About 3,760 tonnes of plastic is currently floating in the Mediterranean Sea, with researchers saying the pollution puts marine life and conservation at risk.
According to a model developed by experts at Greece’s Hellenic Centre for Marine Research, 17,600 tonnes of plastic flows in the Mediterranean a year – 84 per cent ends up on beaches, while the rest lies in the water or seafloor.
The region is regarded as particularly susceptible to plastic pollution because of densely populated coastlines, fishing, shipping and tourism. Plastic waste are often found in big and small marine animals.
“Microplastics are less abundant in the sea surface due to their faster sinking from the attachment of heavier marine organisms [biofouling] and accumulate deeper in the water column and seafloor,” said lead author Dr Kostas Tsiaras, whose findings were published in Frontiers in Marine Science.

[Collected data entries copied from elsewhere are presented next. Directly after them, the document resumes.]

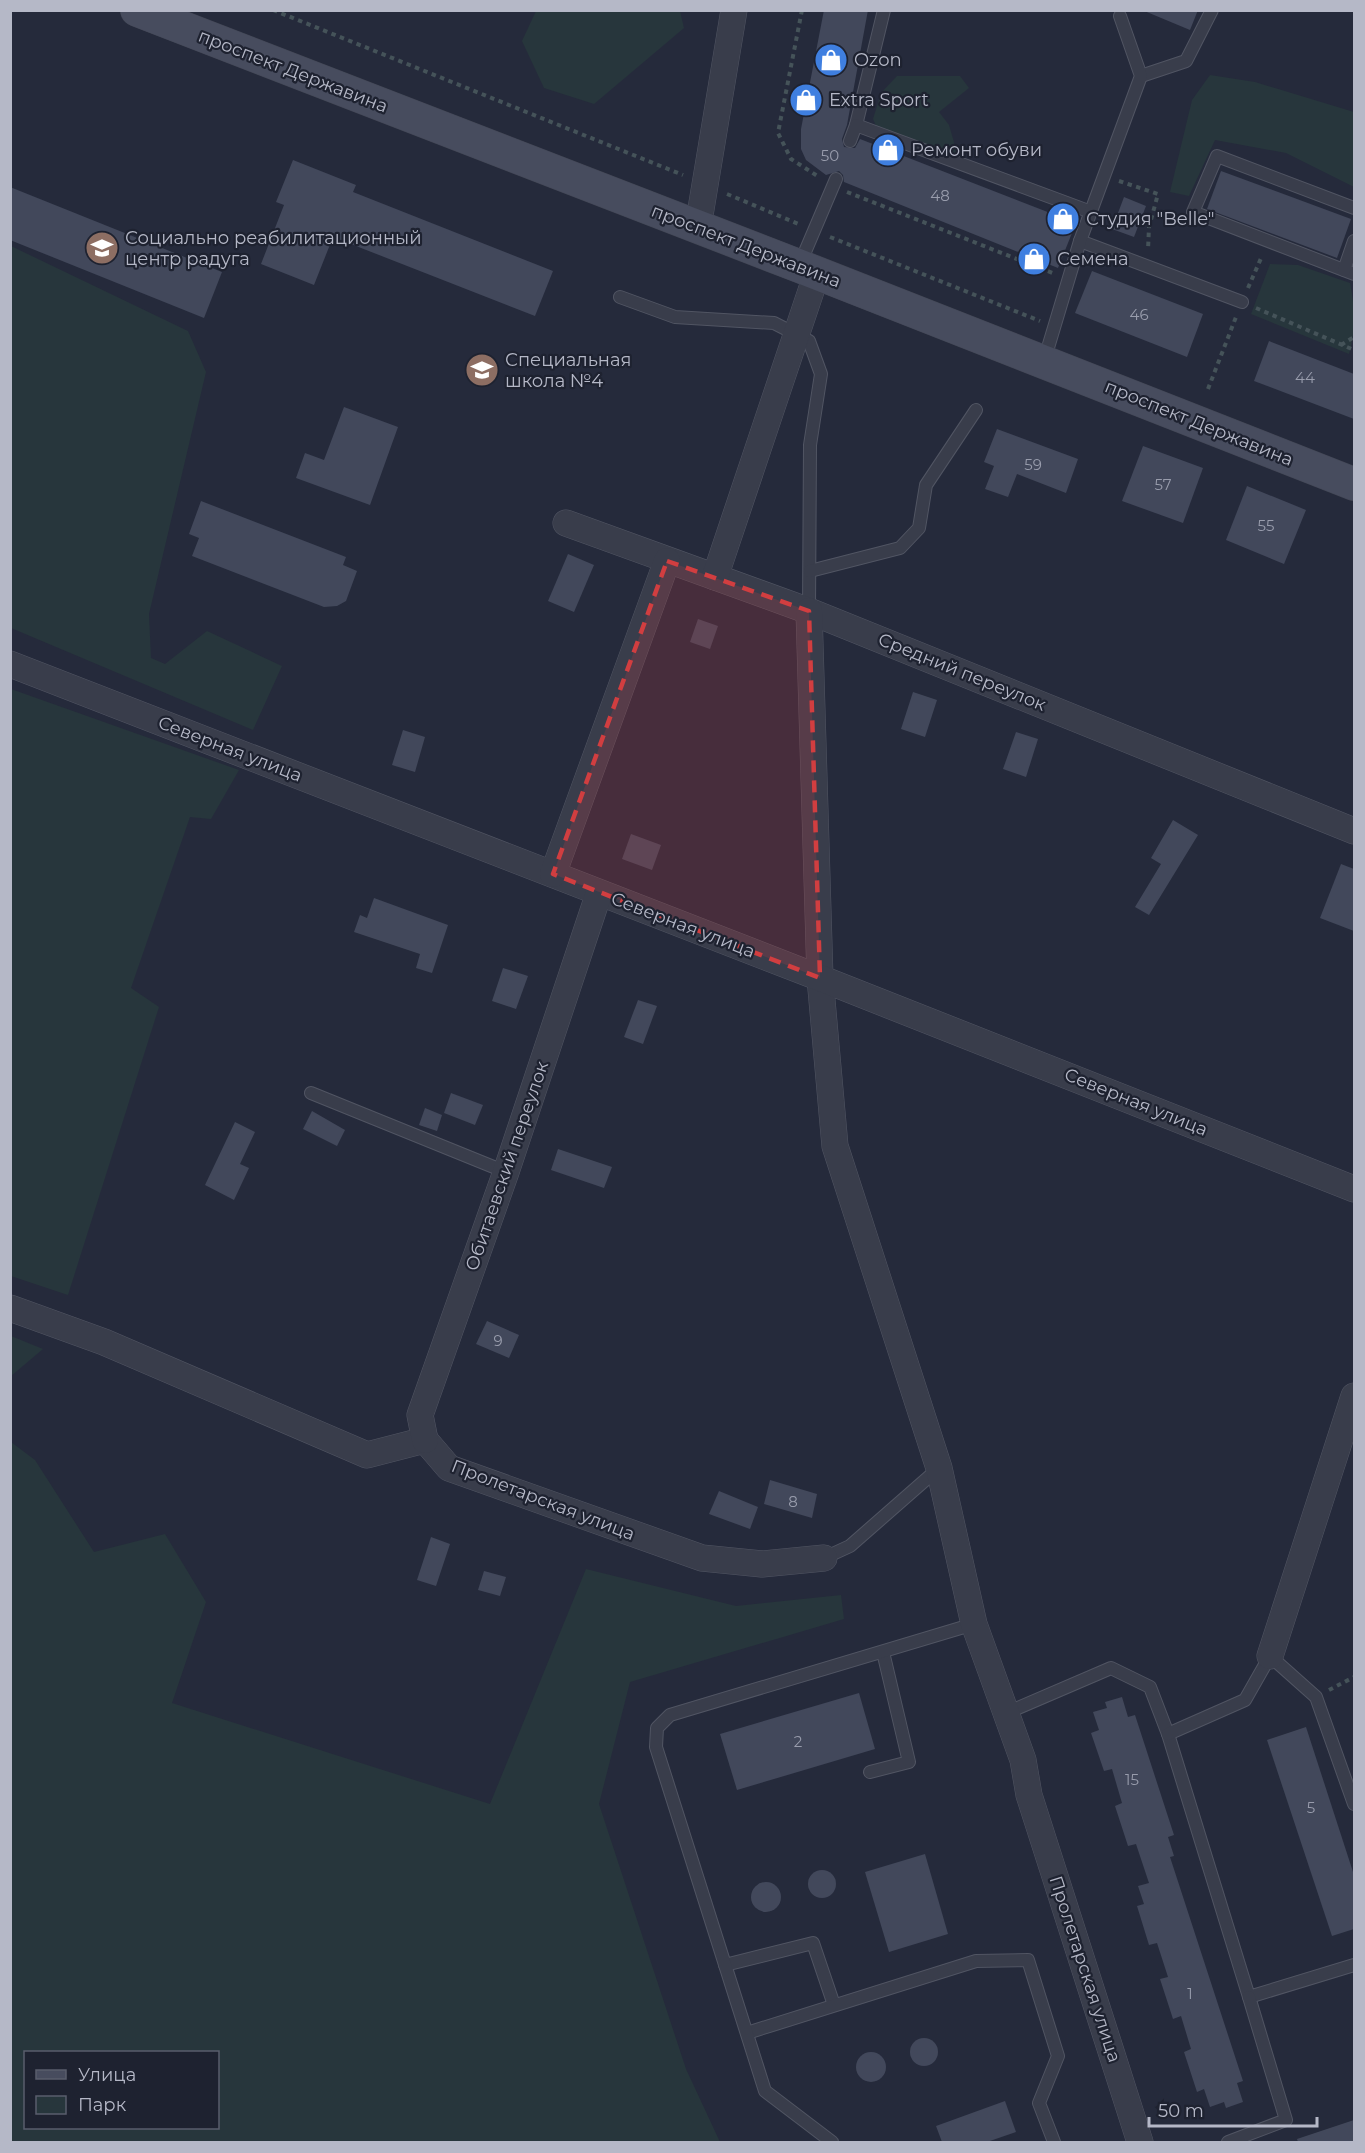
<svg xmlns="http://www.w3.org/2000/svg" width="1365" height="2153" font-family="Montserrat,sans-serif">
<style>
.green{fill:#27363c;fill-rule:evenodd}
.building{fill:#42485b}
.lines{fill:none;stroke-linecap:round;stroke-linejoin:round}
.service-casing{stroke:#515563;stroke-width:14}
.minor-casing{stroke:#515563;stroke-width:27}
.secondary-casing{stroke:#424654;stroke-width:34}
.path{stroke:#455359;stroke-width:4;stroke-dasharray:4.5 4.5;stroke-linecap:butt}
.service{stroke:#393d4b;stroke-width:12}
.minor{stroke:#393d4b;stroke-width:26}
.secondary{stroke:#474c5e;stroke-width:33}
.marked{fill:#d13e40;fill-opacity:0.2;stroke:#d13e40;stroke-width:4.5;stroke-dasharray:12 8;stroke-linejoin:round}
.labels{text-anchor:middle;dominant-baseline:central;stroke-width:4.5;stroke-linejoin:round;paint-order:stroke}
.number-label{font-size:15px;fill:#989cac}
.poi-label{font-size:18px;fill:#b5b8c7;stroke:#1e2230;text-anchor:start}
.street-label{font-size:18px;fill:#b5b8c7;stroke:#1e2230}
</style>
<rect width="100%" height="100%" fill="#252a3b"/>
<!-- green -->
<g class="green">
<path d="M 536,11 L 680,11 L 684,28 L 594,104 L 544,88 L 522,41 Z"/>
<path d="M 1210,75 L 1255,82 L 1354,112 L 1354,187 L 1286,153 L 1215,140 L 1189,196 L 1170,192 L 1192,100 Z"/>
<path d="M 897,76 L 960,76 L 969,88 L 939,112 L 949,125 L 958,156 L 878,130 L 873,119 L 881,93 Z"/>
<path d="M 11,246 L 188,331 L 206,372 L 149,614 L 151,658 L 165,664 L 207,631 L 282,666 L 253,730 L 11,628 Z"/>
<path d="M 1270,264 L 1298,265 L 1350,283 C 1355,308 1356,329 1349,354 L 1251,314 Z"/>
<path d="M 11,689 L 239,770 L 211,819 L 190,817 L 131,988 L 159,1007 L 68,1295 L 11,1276 Z"/>
<path d="M 11,1336 L 43,1349 L 11,1376 L 10,1376 Z"/>
<path d="M 11,1442 L 35,1460 L 94,1552 L 165,1534 L 206,1602 L 172,1703 L 490,1804 L 586,1569 L 736,1606 L 841,1595 L 844,1619 L 630,1682 L 599,1804 L 686,2069 L 720,2142 L 11,2142 ZM 218,2052 L 218,2128 L 26,2128 L 26,2052 Z"/>
</g>
<!-- building -->
<g class="building">
<path d="M 824,10 L 868,10 L 847,125 L 842,139 L 844,147 L 855,148 L 860,139 L 1076,223 L 1058,268 L 844,182 L 843,175 L 839,171 L 826,175 L 806,160 L 801,149 L 801,129 Z"/>
<path d="M 1142,10 L 1198,10 L 1190,30 Z"/>
<path d="M 293,160 L 356,185 L 353,192 L 553,271 L 535,316 L 333,237 L 314,285 L 261,264 L 284,205 L 276,202 Z"/>
<path d="M 1221,171 L 1351,219 L 1337,258 L 1207,209 Z"/>
<path d="M 10,187 L 222,272 L 204,318 L 10,240 Z"/>
<path d="M 1124,197 L 1146,206 L 1134,237 L 1112,229 Z"/>
<path d="M 1092,271 L 1203,314 L 1187,357 L 1075,313 Z"/>
<path d="M 1269,341 L 1354,374 L 1354,419 L 1254,381 Z"/>
<path d="M 344,407 L 398,427 L 370,505 L 296,478 L 305,453 L 324,460 Z"/>
<path d="M 997,429 L 1078,459 L 1066,493 L 1017,474 L 1008,497 L 985,489 L 994,466 L 984,462 Z"/>
<path d="M 1143,446 L 1203,468 L 1183,523 L 1122,501 Z"/>
<path d="M 1247,486 L 1306,510 L 1284,564 L 1226,540 Z"/>
<path d="M 201,501 L 346,557 L 343,565 L 357,571 L 346,601 L 337,606 L 324,607 L 192,556 L 199,538 L 189,534 Z"/>
<path d="M 568,554 L 594,565 L 574,612 L 548,601 Z"/>
<path d="M 698,619 L 718,626 L 710,649 L 690,642 Z"/>
<path d="M 913,692 L 937,700 L 925,737 L 901,729 Z"/>
<path d="M 403,730 L 425,737 L 415,772 L 392,765 Z"/>
<path d="M 1016,732 L 1038,739 L 1026,777 L 1003,769 Z"/>
<path d="M 1173,820 L 1198,835 L 1149,915 L 1135,907 L 1161,864 L 1151,858 Z"/>
<path d="M 631,834 L 661,845 L 652,870 L 622,859 Z"/>
<path d="M 1341,864 L 1354,869 L 1354,931 L 1320,918 Z"/>
<path d="M 374,898 L 448,925 L 432,973 L 416,968 L 420,954 L 354,932 L 360,915 L 367,918 Z"/>
<path d="M 503,968 L 528,976 L 516,1009 L 492,1001 Z"/>
<path d="M 638,1000 L 657,1006 L 643,1044 L 624,1037 Z"/>
<path d="M 451,1093 L 483,1105 L 475,1125 L 444,1113 Z"/>
<path d="M 425,1108 L 442,1115 L 437,1131 L 419,1125 Z"/>
<path d="M 312,1111 L 345,1130 L 337,1146 L 303,1129 Z"/>
<path d="M 235,1122 L 255,1132 L 240,1164 L 249,1168 L 234,1200 L 205,1185 Z"/>
<path d="M 558,1149 L 612,1167 L 604,1188 L 551,1170 Z"/>
<path d="M 487,1321 L 519,1335 L 509,1358 L 476,1344 Z"/>
<path d="M 770,1480 L 817,1494 L 812,1518 L 764,1504 Z"/>
<path d="M 719,1491 L 758,1507 L 750,1529 L 709,1514 Z"/>
<path d="M 431,1537 L 450,1544 L 436,1586 L 417,1580 Z"/>
<path d="M 484,1571 L 506,1577 L 500,1596 L 478,1590 Z"/>
<path d="M 859,1693 L 875,1749 L 737,1790 L 720,1734 Z"/>
<path d="M 1122,1697 L 1128,1717 L 1135,1715 L 1174,1835 L 1168,1837 L 1174,1856 L 1170,1857 L 1243,2081 L 1237,2083 L 1243,2102 L 1226,2108 L 1224,2102 L 1210,2107 L 1204,2089 L 1197,2092 L 1184,2052 L 1191,2049 L 1181,2016 L 1173,2019 L 1160,1979 L 1168,1977 L 1157,1943 L 1149,1945 L 1137,1906 L 1144,1904 L 1138,1886 L 1149,1883 L 1136,1844 L 1128,1846 L 1115,1806 L 1122,1803 L 1112,1769 L 1104,1771 L 1091,1733 L 1099,1730 L 1093,1712 L 1107,1708 L 1105,1702 Z"/>
<path d="M 1306,1727 L 1354,1875 L 1354,1929 L 1332,1936 L 1267,1740 Z"/>
<path d="M 925,1854 L 948,1934 L 889,1952 L 865,1872 Z"/>
<circle cx="822" cy="1884" r="14"/>
<circle cx="766" cy="1897" r="15"/>
<circle cx="924" cy="2052" r="14"/>
<circle cx="871" cy="2067" r="15"/>
<path d="M 1005,2101 L 1016,2132 L 987,2142 L 942,2142 L 936,2126 Z"/>
<path d="M 1354,2120 L 1354,2142 L 1298,2142 L 1297,2139 Z"/>
</g>
<g class="lines">
<defs>
<g id="service">
<path d="M 1141,76 L 1186,61 L 1212,10"/>
<path d="M 856,125 L 884,10"/>
<path d="M 850,141 L 856,125 L 1091,212"/>
<path d="M 1354,208 L 1217,156 L 1193,212 L 1354,274"/>
<path d="M 1080,241 L 1242,302"/>
<path d="M 799,266 L 836,179"/>
<path d="M 1344,270 L 1354,241"/>
<path d="M 620,297 L 675,317 L 774,323 L 809,341 L 821,374 L 810,445 L 809,611"/>
<path d="M 1044,361 L 1080,241 L 1141,76 L 1120,16"/>
<path d="M 810,571 L 900,548 L 919,528 L 926,485 L 976,410"/>
<path d="M 311,1093 L 506,1172"/>
<path d="M 824,1558 L 850,1546 L 939,1468"/>
<path d="M 1004,1714 L 1111,1668 L 1150,1687 L 1168,1734 L 1249,1997 L 1354,1965"/>
<path d="M 1168,1734 L 1245,1700 L 1270,1656 L 1316,1697 L 1354,1804"/>
<path d="M 870,1772 L 909,1762 L 883,1652"/>
<path d="M 725,1965 L 813,1943 L 834,2005"/>
<path d="M 747,2033 L 976,1961 L 1028,1960 L 1058,2056 L 1039,2103 L 1054,2142"/>
<path d="M 832,2142 L 765,2091 L 656,1747 L 657,1728 L 670,1715 L 974,1624"/>
<path d="M 1228,2142 L 1286,2120 L 1249,1997"/>
</g>
<g id="minor">
<path d="M 698,227 L 734,10"/>
<path d="M 566,523 L 809,611 L 1354,831"/>
<path d="M 715,577 L 817,273"/>
<path d="M 809,611 L 820,978 L 835,1146 L 939,1468 L 974,1624 L 1023,1760 L 1029,1795 L 1140,2142"/>
<path d="M 10,664 L 820,978 L 1354,1189"/>
<path d="M 553,874 L 667,561"/>
<path d="M 10,1308 L 104,1342 L 367,1455 L 425,1440 L 449,1468 L 702,1558 L 762,1564 L 824,1558"/>
<path d="M 425,1440 L 420,1415 L 506,1172 L 599,893"/>
<path d="M 1270,1656 L 1354,1396"/>
</g>
<path id="secondary" d="M 137,10 L 799,266 L 1354,484"/>
</defs>
<!-- service casing -->
<use href="#service" class="service-casing"/>
<!-- minor casing -->
<use href="#minor" class="minor-casing"/>
<!-- secondary casing -->
<use href="#secondary" class="secondary-casing"/>
<!-- path -->
<g class="path">
<path d="M 273,10 L 683,175"/>
<path d="M 802,10 L 778,133 L 791,159 L 819,177"/>
<path d="M 1119,181 L 1158,194 L 1149,227 L 1148,250"/>
<path d="M 847,192 L 1055,274"/>
<path d="M 727,194 L 801,225"/>
<path d="M 830,237 L 1040,321"/>
<path d="M 1248,288 L 1262,256"/>
<path d="M 1256,308 L 1354,350"/>
<path d="M 1341,345 L 1354,337"/>
<path d="M 1208,389 L 1236,317"/>
<path d="M 1329,1690 L 1354,1677"/>
</g>
<!-- service -->
<use href="#service" class="service"/>
<!-- minor -->
<use href="#minor" class="minor"/>
<!-- secondary -->
<use href="#secondary" class="secondary"/>
</g>
<!-- marked area -->
<path class="marked" d="M 667,561 L 809,611 L 820,978 L 553,874 Z"/>
<!-- icons -->
<defs>
<symbol id="shop-disc" viewBox="-11 -11 22 22"><circle r="9.5" fill="#3f7fe0" stroke="#1e2230"/><path d="M-5-2.5h2.3a2.7 3.5 0 0 1 5.4 0H5L5.5 6h-11ZM-1.5-2.5h3a1.5 2.3 0 0 0-3 0Z" fill="#fff"/></symbol>
<symbol id="school-disc" viewBox="-11 -11 22 22"><circle r="9.5" fill="#8d6e63" stroke="#1e2230"/><path d="M0-5L7-2L0 1L-7-2ZM-4 1L0 2.5L4 1V4Q0 6-4 4Z" fill="#fff"/></symbol>
</defs>
<g fill-rule="evenodd">
<use href="#shop-disc" x="812" y="41" width="38" height="38"/>
<use href="#shop-disc" x="787" y="81" width="38" height="38"/>
<use href="#shop-disc" x="869" y="131" width="38" height="38"/>
<use href="#shop-disc" x="1044" y="200" width="38" height="38"/>
<use href="#school-disc" x="83" y="229" width="38" height="38"/>
<use href="#shop-disc" x="1015" y="240" width="38" height="38"/>
<use href="#school-disc" x="463" y="351" width="38" height="38"/>
</g>
<g class="labels">
<!-- number labels -->
<g class="number-label">
<text x="830" y="155">50</text>
<text x="940" y="195">48</text>
<text x="1139" y="314">46</text>
<text x="1305" y="377">44</text>
<text x="1033" y="464">59</text>
<text x="1163" y="484">57</text>
<text x="1266" y="525">55</text>
<text x="498" y="1340">9</text>
<text x="793" y="1501">8</text>
<text x="798" y="1741">2</text>
<text x="1132" y="1779">15</text>
<text x="1311" y="1807">5</text>
<text x="1190" y="1993">1</text>
</g>
<!-- poi labels -->
<g class="poi-label">
<text x="854" y="60">Ozon</text>
<text x="829" y="100">Extra Sport</text>
<text x="911" y="150">Ремонт обуви</text>
<text x="1086" y="219">Студия "Belle"</text>
<text x="125" y="238">Социально реабилитационный<tspan x="125" dy="21">центр радуга</tspan></text>
<text x="1057" y="259">Семена</text>
<text x="505" y="360">Специальная<tspan x="505" dy="21">школа №4</tspan></text>
</g>
<!-- street labels -->
<g class="street-label">
<text transform="translate(293 71) rotate(21)">проспект Державина</text>
<text transform="translate(746 246) rotate(21)">проспект Державина</text>
<text transform="translate(1199 423) rotate(22)">проспект Державина</text>
<text transform="translate(962 672) rotate(22)">Средний переулок</text>
<text transform="translate(230 749) rotate(21)">Северная улица</text>
<text transform="translate(683 925) rotate(21)">Северная улица</text>
<text transform="translate(1136 1102) rotate(22)">Северная улица</text>
<text transform="translate(507 1166) rotate(-71)">Обитаевский переулок</text>
<text transform="translate(543 1500) rotate(21)">Пролетарская улица</text>
<text transform="translate(1085 1969) rotate(72)">Пролетарская улица</text>
</g>
</g>
<!-- border -->
<rect width="1365" height="2153" fill="none" stroke="#b5b8c7" stroke-width="24"/>
<!-- legend -->
<rect x="24" y="2051" width="195" height="78" fill="#1e2230" stroke="#5a5e6c" stroke-width="1.5"/>
<rect x="36" y="2070" width="30" height="9" fill="#474c5e" stroke="#5a5e6c" stroke-width="1.5"/>
<text x="78" y="2081" font-size="18" fill="#b5b8c7">Улица</text>
<rect x="36" y="2096" width="30" height="18" fill="#27363c" stroke="#5a5e6c" stroke-width="1.5"/>
<text x="78" y="2111" font-size="18" fill="#b5b8c7">Парк</text>
<!-- scale -->
<path d="M1149 2117v9h168v-9" fill="none" stroke="#b5b8c7" stroke-width="3"/>
<text x="1158" y="2117" font-size="18" fill="#b5b8c7" stroke="#1e2230" stroke-width="4.5" paint-order="stroke">50 m</text>
</svg>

“On the other hand, macroplastics, such as plastic bags and styrofoam may float around for longer time periods, and travel long distances from their sources.”
Sources of microplastics, which includes wastewater treatment plants, were often found near population centres on the French, Spanish and Italian coasts.
Larger sized microplastics were seen in places with high untreated wastewater, for example off Greece and Turkey.
Macroplastics were also found in areas near riverine environments, including the Algerian, Albanian, and Turkish coasts, as well as close to population centres off Spain, France and Italy.
The researchers created a model to track the movement of plastics. They identified potential accumulation patterns by taking into account sinking, wind and currents, and followed the path of land-based sources such as rivers and coastal cities.
“The model outputs can be used to identify ecologically (bird and cetacean habitats) or commercially (aquaculture and fisheries) important areas that are potentially threatened by plastic pollution,” said Mr Tsiaras.
“This is important for the design of ecosystem-based management plans and policies for the mitigation of plastic pollution, which is often a trans-boundary environmental problem, as floating plastics may travel long distances from their sources.”